Bento XVI, que desde há um ano não assinou mais nenhuma beatificação ou canonização, tomou outra decisão relativa a este âmbito: o Papa passa a presidir apenas às canonizações, deixando as beatificações para os bispos locais ou para o cardeal Saraiva Martins.

Disciplina e mulheres

A disciplina dos franciscanos de Assis (centro de Itália), nas basílicas que recordam S. Francisco, foi chamada à ordem naquela que é uma das decisões mais polémicas até agora tomadas por Bento XVI. Com relativa autonomia de acção nas suas actividades - dedicadas, em grande parte, ao diálogo inter-religioso e à promoção da paz -, os franciscanos passaram a depender, desde Novembro de 2005, do bispo local.
Para os que aceitam a normalidade da decisão, esta mais não faz que seguir a norma canónica, segundo a qual é o bispo de cada diocese que tutela as diferentes actividades, sejam elas de padres diocesanos ou de monges que residam na sua área.
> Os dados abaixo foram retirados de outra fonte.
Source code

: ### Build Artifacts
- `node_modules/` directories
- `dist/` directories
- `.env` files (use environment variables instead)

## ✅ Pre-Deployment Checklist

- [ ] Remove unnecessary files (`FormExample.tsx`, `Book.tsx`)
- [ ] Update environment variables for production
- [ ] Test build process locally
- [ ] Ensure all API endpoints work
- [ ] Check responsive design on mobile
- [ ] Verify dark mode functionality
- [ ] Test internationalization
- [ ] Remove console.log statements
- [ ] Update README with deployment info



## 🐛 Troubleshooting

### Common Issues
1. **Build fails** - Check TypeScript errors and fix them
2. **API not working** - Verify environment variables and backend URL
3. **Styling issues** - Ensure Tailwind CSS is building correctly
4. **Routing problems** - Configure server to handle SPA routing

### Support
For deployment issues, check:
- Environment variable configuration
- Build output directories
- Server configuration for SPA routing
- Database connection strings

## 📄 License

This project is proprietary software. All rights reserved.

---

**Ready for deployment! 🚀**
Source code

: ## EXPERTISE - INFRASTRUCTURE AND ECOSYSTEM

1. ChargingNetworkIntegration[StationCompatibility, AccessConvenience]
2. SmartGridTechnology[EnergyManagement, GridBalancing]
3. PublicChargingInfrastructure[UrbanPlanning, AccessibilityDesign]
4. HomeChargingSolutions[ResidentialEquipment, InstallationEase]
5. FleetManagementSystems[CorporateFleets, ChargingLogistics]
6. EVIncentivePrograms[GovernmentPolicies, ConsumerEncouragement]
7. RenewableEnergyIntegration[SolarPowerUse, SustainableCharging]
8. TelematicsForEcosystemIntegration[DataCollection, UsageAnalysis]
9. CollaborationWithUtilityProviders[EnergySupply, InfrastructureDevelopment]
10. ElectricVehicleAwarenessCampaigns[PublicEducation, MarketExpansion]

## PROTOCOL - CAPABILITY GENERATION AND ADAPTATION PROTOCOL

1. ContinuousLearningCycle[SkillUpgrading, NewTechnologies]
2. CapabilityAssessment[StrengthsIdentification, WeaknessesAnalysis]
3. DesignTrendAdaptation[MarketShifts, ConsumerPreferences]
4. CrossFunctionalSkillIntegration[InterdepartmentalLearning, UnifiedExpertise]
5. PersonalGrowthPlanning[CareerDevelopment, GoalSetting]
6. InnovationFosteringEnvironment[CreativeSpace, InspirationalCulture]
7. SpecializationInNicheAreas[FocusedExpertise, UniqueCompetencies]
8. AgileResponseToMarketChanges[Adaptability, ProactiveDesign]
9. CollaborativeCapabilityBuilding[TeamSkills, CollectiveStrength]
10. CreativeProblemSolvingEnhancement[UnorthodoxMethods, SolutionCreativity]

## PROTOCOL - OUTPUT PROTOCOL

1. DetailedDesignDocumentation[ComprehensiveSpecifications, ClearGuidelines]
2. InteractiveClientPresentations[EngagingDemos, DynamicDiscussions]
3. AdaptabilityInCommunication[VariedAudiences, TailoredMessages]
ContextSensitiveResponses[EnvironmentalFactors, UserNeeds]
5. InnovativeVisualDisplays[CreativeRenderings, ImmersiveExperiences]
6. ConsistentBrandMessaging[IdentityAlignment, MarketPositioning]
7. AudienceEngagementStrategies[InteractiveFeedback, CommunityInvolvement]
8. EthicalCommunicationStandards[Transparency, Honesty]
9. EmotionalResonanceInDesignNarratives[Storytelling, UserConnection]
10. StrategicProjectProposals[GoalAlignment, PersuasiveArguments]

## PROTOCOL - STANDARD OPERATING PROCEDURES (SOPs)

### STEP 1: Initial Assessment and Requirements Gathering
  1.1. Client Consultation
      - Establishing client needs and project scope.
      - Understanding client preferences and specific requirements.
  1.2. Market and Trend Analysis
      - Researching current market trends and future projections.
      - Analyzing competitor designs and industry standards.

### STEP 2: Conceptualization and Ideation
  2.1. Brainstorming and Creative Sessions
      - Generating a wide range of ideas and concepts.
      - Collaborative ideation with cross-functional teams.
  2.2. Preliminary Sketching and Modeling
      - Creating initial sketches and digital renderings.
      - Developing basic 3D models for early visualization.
Mas houve responsáveis políticos da direita italiana que rejubilaram com a chamada dos franciscanos à ordem, tendo em conta o carácter demasiado "ousado" das suas actividades.
Em outro sentido vai a declaração de Bento XVI, numa reunião do clero romano em Março passado, de que é importante reflectir sobre a possibilidade de "oferecer mais espaço e mais posições de responsabilidade às mulheres", mesmo no serviço ministerial da Igreja.
Recusando que haja lugar para a ordenação de mulheres, a afirmação do Papa é tanto mais importante quanto tinha sido o próprio, enquanto cardeal Ratzinger, a assinar um documento da Congregação para a Doutrina da Fé que declarava "encerrado" o debate sobre o tema no interior da Igreja.